Nato a Saluzzo in provincia di Cuneo nel 1921, nel 1942 frequenta la scuola di Cavalleria a Pinerolo. Nel ’43 si sposa con Vittorina poco prima della caduta di Mussolini: l’epilogo dell’8 settembre è già nell’aria e Furio viene richiamato con il suo Reggimento, il Lancieri Vittorio Emanuele II, a difendere Roma. Passando attraverso non pochi tormenti, sceglie di non aderire a Salò e di passare alla lotta partigiana, tornando tra le sue valli piemontesi, intorno a Boves dove agisce una delle prime bande di ribelli e dove è attivo anche il fratello Ezio. Per Furio la decisione più coerente con il suo percorso di vita: sarà comandante partigiano tra le valli del cuneese e dell’astigiano, fino a guidare la Brigata dell’Ordine come vice-comandante nella Liberazione di Savona dell’aprile ’45.
MOTIVAZIONE DELLA GIURIA NAZIONALE:
Il Premio Pieve Saverio Tutino 2021 è stato attribuito a Furio Aceto per La via della libertà (memoria 1943-1985):
La selezione di storie finaliste di quest’anno, che si segnala per una particolare varietà, ci ha rivelato scorci e scenari storici inediti. L’arco cronologico toccato va dal 1848 ai giorni nostri, e abbraccia interessi diversissimi, dall’amore per la storia dell’arte fino alla passione per la politica.
Il vincitore del Premio Pieve del 2021 è Furio Aceto, nato a Saluzzo nel 1921 e morto nel 2020. Ufficiale di Cavalleria del Regio Esercito durante la Seconda guerra mondiale, viene richiamato a Roma all’indomani dell’8 settembre. Essendo un ufficiale, sarebbe bastata una semplice firma di adesione formale alla Repubblica di Salò a garantirgli la sicurezza e il ritorno in famiglia. Ma la coerenza con i suoi ideali e la sua dirittura morale gli fanno scegliere la via della montagna. Torna nelle valli piemontesi in cui è nato e raggiunge il fratello Flavio, comandate partigiano. È il preludio di una stagione di sofferenze ma anche di grandi entusiasmi, che lo porterà a guidare la Brigata dell’Ordine come vice comandante nella liberazione di Savona.
Il legame strettissimo con la moglie, e poi con la figlia che nasce, è il cuore caldo di questa storia di guerra.

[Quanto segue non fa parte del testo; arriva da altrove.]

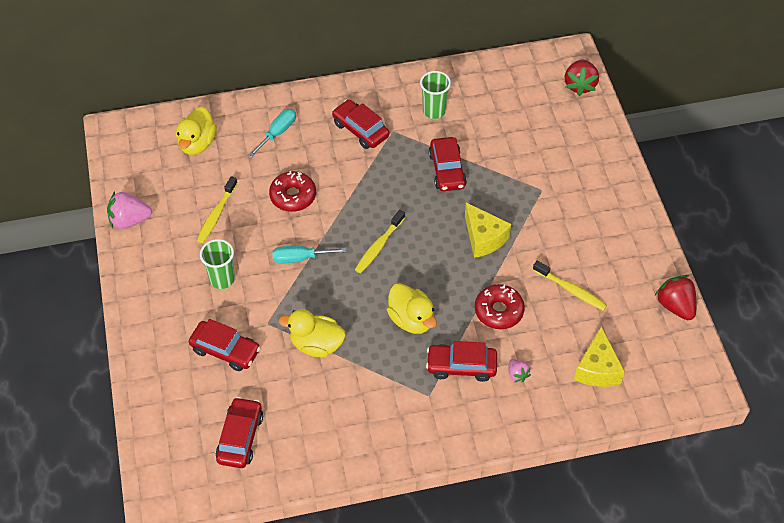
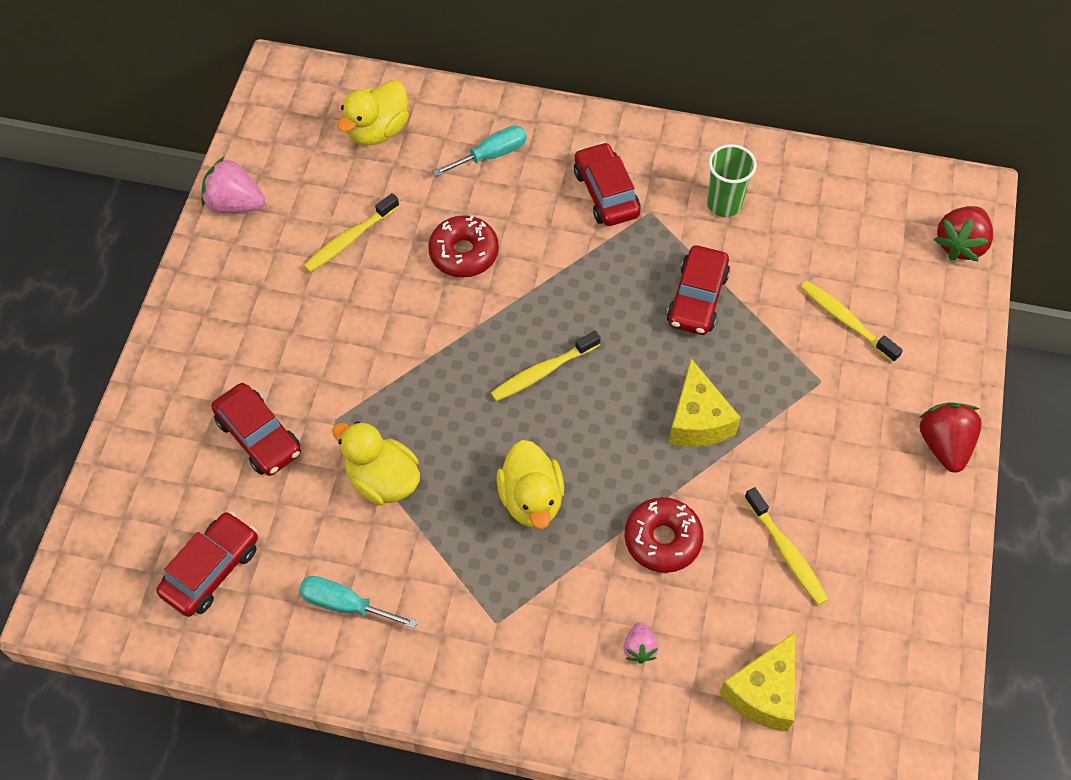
camera: 25 degrees right, 5 degrees up
(222, 279) = (308, 333): green cup -> none
(300, 258) = (426, 346): turquoise screwdriver -> turquoise screwdriver (345, 604)
(461, 366) = (565, 600): red car -> none
(538, 151) = (845, 320): none -> yellow toothbrush
(675, 306) = (935, 645): red strawberry -> red strawberry (944, 445)

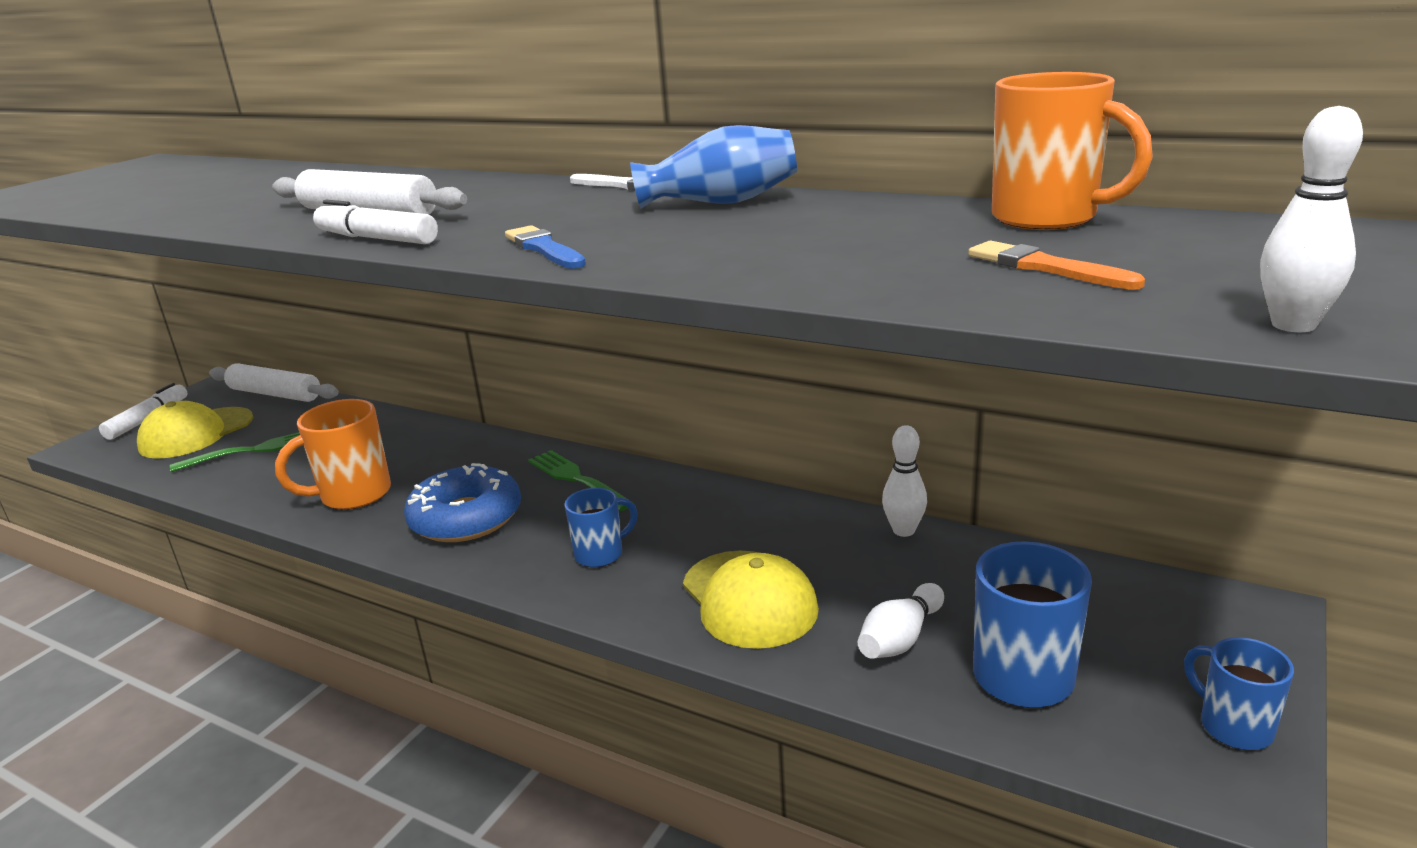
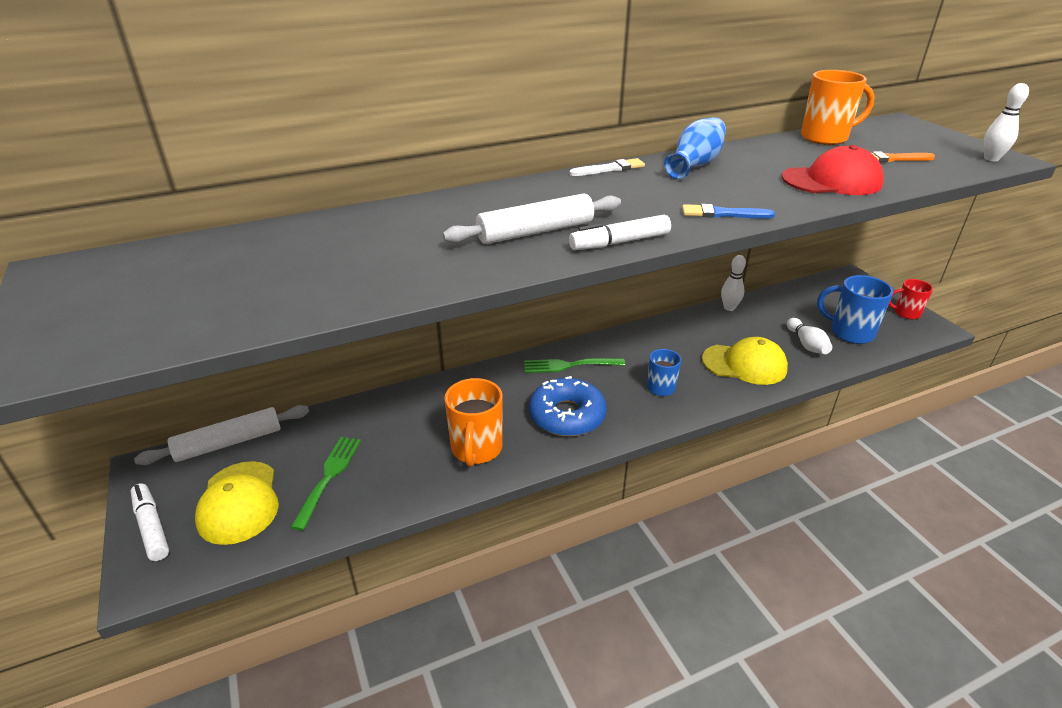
camera: 55 degrees left, 10 degrees up
(811, 261) = (831, 181): none -> red cap
(1233, 726) = (906, 313): blue mug -> red mug

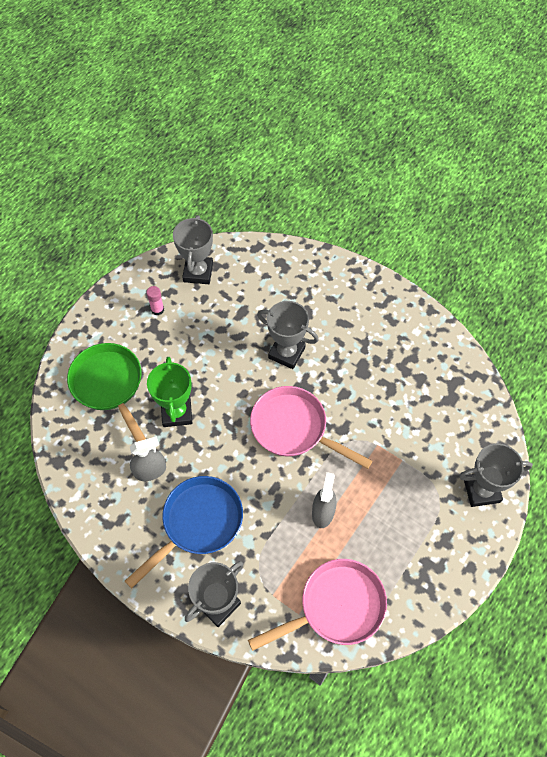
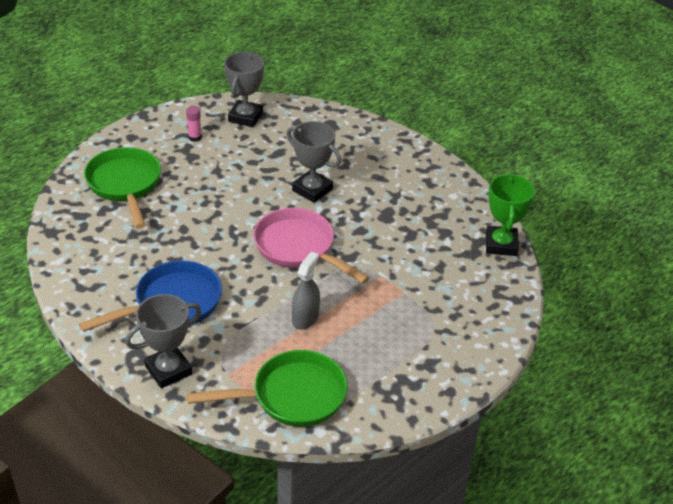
camera: 10 degrees right, 20 degrees down
(150, 470) = (140, 254): grey spray bottle -> none
(177, 412) = (184, 215): green trophy -> green trophy (501, 244)
(336, 607) = (292, 396): pink pan -> green pan
(481, 490) = (482, 331): grey trophy -> none

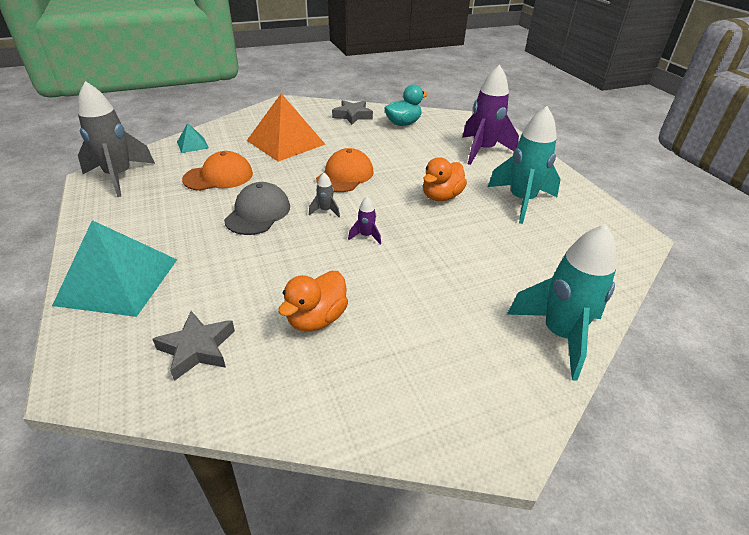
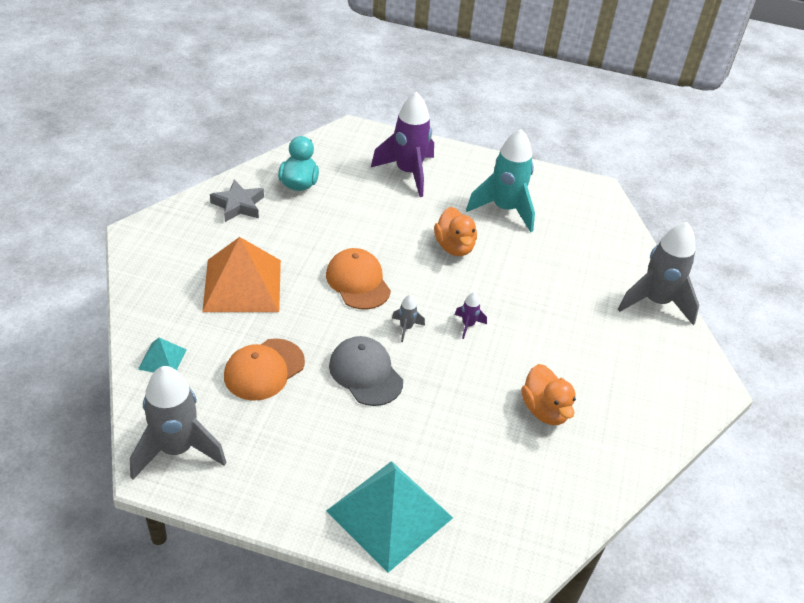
camera: 55 degrees left, 5 degrees up
(197, 348) = (524, 493): grey star -> none
(219, 176) = (264, 369): orange cap -> orange cap turned 150 degrees counterclockwise
(559, 335) = (656, 302): turquoise rocket -> grey rocket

Furio ci racconta con una prosa lucida delle battaglie, delle fatiche e delle glorie della montagna, e la sua scrittura diventa appassionata quando lo sguardo si volge agli affetti. Non mancano momenti comici e rocamboleschi come quando fa infilare la moglie travestita da soldato in un carro armato pur di tenerla vicina. Conquista in questo diario la forza prorompente e un po’ incosciente della giovinezza, che si accompagna a un forte senso di appartenenza alla patria.